Pruning nn.Linear weights inplace causes unexpected error, requires slightly weird workarounds. Need explanation

118 Views Asked by At

This fails

import torch

def test1():  
  layer = nn.Linear(100, 10)
  x = 5 - torch.sum(layer(torch.ones(100)))
  x.backward()
  layer.weight.data = layer.weight.data[:, :90]
  layer.weight.grad.data = layer.weight.grad.data[:, :90]
  x = 5 - torch.sum(layer(torch.ones(90)))
  x.backward()
test1()

with error

---------------------------------------------------------------------------
RuntimeError                              Traceback (most recent call last)
<ipython-input-3-bb36a010bd86> in <cell line: 10>()
      8     x = 5 - torch.sum(layer(torch.ones(90)))
      9     x.backward()
---> 10 test1()
     11 # and this works as well
     12 

2 frames
/usr/local/lib/python3.10/dist-packages/torch/autograd/__init__.py in backward(tensors, grad_tensors, retain_graph, create_graph, grad_variables, inputs)
    249     # some Python versions print out the first line of a multi-line function
    250     # calls in the traceback and some print out the last line
--> 251     Variable._execution_engine.run_backward(  # Calls into the C++ engine to run the backward pass
    252         tensors,
    253         grad_tensors_,

RuntimeError: Function TBackward0 returned an invalid gradient at index 0 - got [10, 90] but expected shape compatible with [10, 100]

This works

import torch

def test2():  
  layer = torch.nn.Linear(100, 10)
  x = 5 - torch.sum(layer(torch.ones(100)))
  x.backward()
  del x    #main change
  layer.weight.data = layer.weight.data[:, :90]
  layer.weight.grad.data = layer.weight.grad.data[:, :90]
  x = 5 - torch.sum(layer(torch.ones(90)))
  x.backward()
test2()

and this works as well

import torch
def test3():  
  layer = torch.nn.Linear(100, 10)
  x = 5 - torch.sum(layer(torch.ones(100)))
  x.backward()
  layer.weight.data = layer.weight.data[:, :90]
  layer.weight.grad.data = layer.weight.grad.data[:, :90]
  layer.weight = torch.nn.Parameter(layer.weight)   #main change
  x = 5 - torch.sum(layer(torch.ones(90)))
  x.backward()
test3()

I encountered this when trying to implement a paper on model pruning (Temporal Neuron Variance Pruning). I believe this has something to do with the autograd graph, but I have am not sure what exactly is going on. I've already seen the link on pruning and got my code working using the 3rd snippet. I am now trying to figure out why 1 and 2 did not work. Is there some explanation for why these almost identical code snippets work or fail?

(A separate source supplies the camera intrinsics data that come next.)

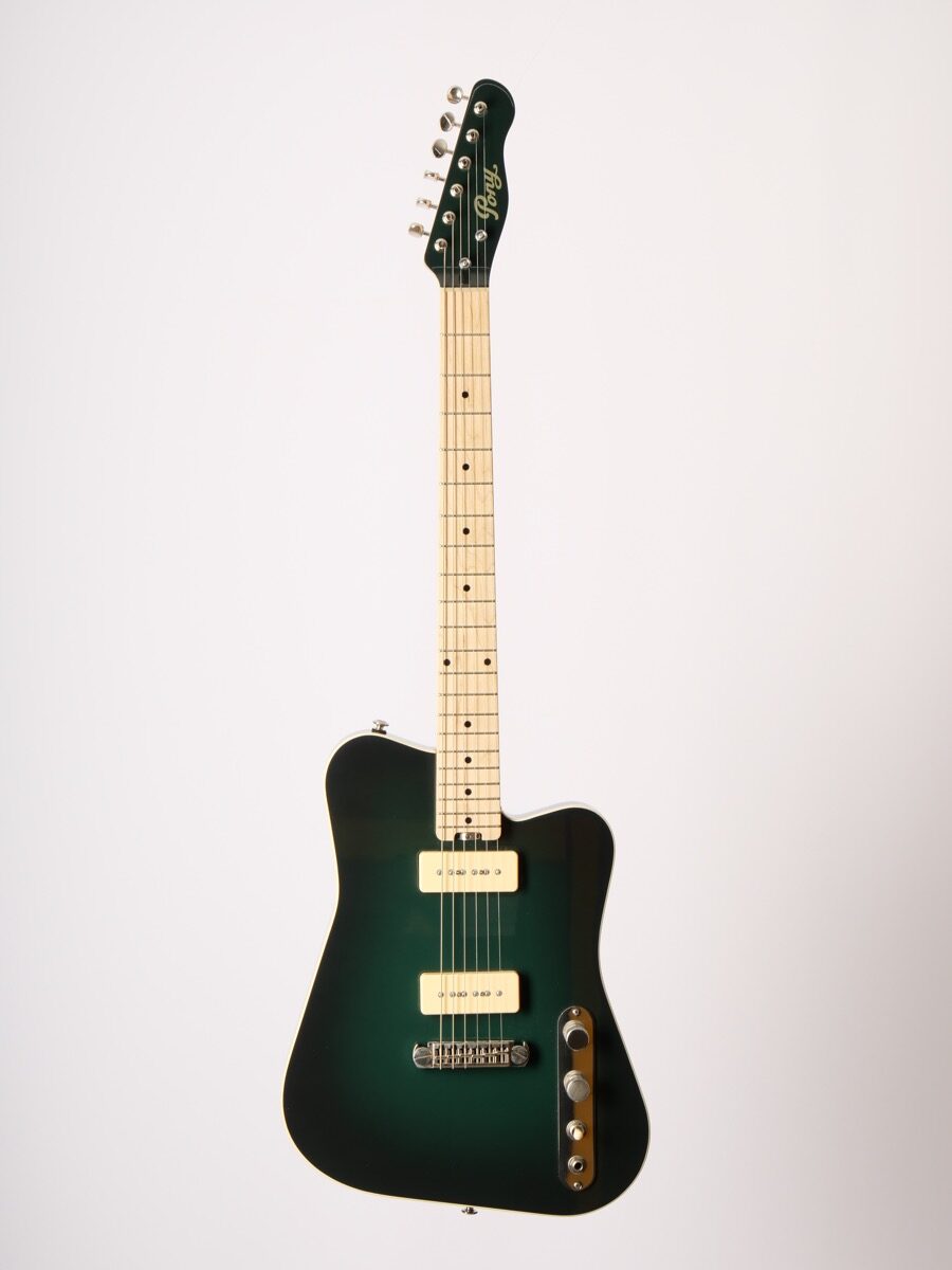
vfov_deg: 24.4
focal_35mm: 80
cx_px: 476
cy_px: 635
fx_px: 2934
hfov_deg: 18.4
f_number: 7.1
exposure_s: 1/200
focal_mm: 40
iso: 200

Major points I'd like to figure out -

  1. what is TBackward0
  2. where is it defined
  3. where is the runtime error raised
  4. why is the compatibility with the old shape expected - especially when the grad has been modified correctly (I am assuming I have edited the tensors correctly because cases 2, 3 work)
  5. can I change something else (other than the 2 working cases) to make this work ?
1

There are 1 best solutions below

2
Ashwath S On

Like you guessed, the issue is with the computational graph that gets created when you do backpropagation.

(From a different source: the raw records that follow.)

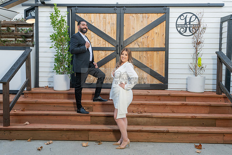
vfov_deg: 39.5
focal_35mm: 33
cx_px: 108
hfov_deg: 56.6
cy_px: 80
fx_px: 215
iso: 400
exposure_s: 1/125
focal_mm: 31
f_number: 8
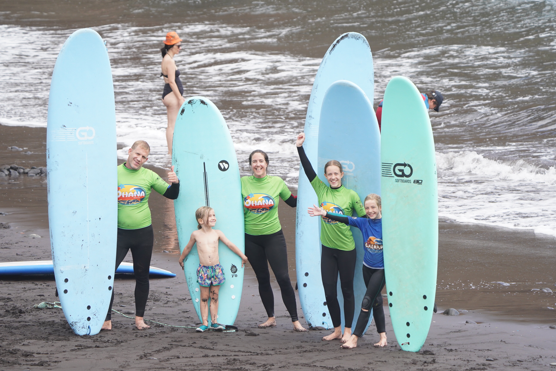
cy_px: 185
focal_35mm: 271
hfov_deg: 7.6
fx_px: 4186
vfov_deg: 5.1
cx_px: 277
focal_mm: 270
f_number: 7.1
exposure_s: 1/1250
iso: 1250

Let me explain the above point:

When you initialize a tensor in pytorch, it usually signals that the operations you perform on them should be tracked. When you do a forward pass, the functions for backward prop are set up and the graph is set.

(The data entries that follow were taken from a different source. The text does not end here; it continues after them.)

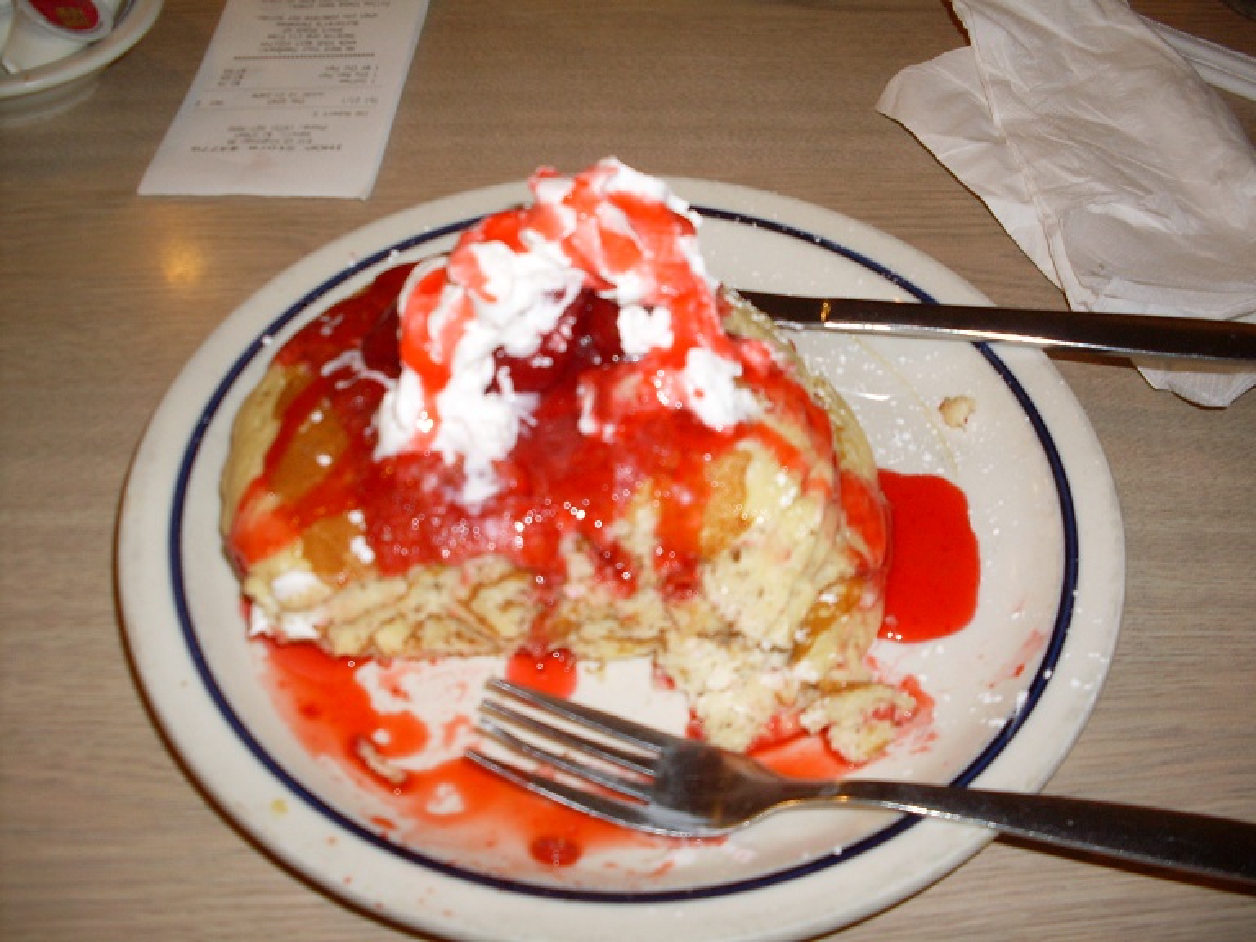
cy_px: 471
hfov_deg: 49.0
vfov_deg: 37.7
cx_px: 628
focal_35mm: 38
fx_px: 1379
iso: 100
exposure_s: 1/45
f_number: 2.8
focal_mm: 6.3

In case 2, you are deleting the tensor and hence the entire process is reset -- the computation graph is reset. In case 3, you are clearly resetting the parameters.

The output tensor and the model parameters are connected to the graph.

If you want to clearly visualize where the TBackward0 function is, use torchviz to visualize the computational graph.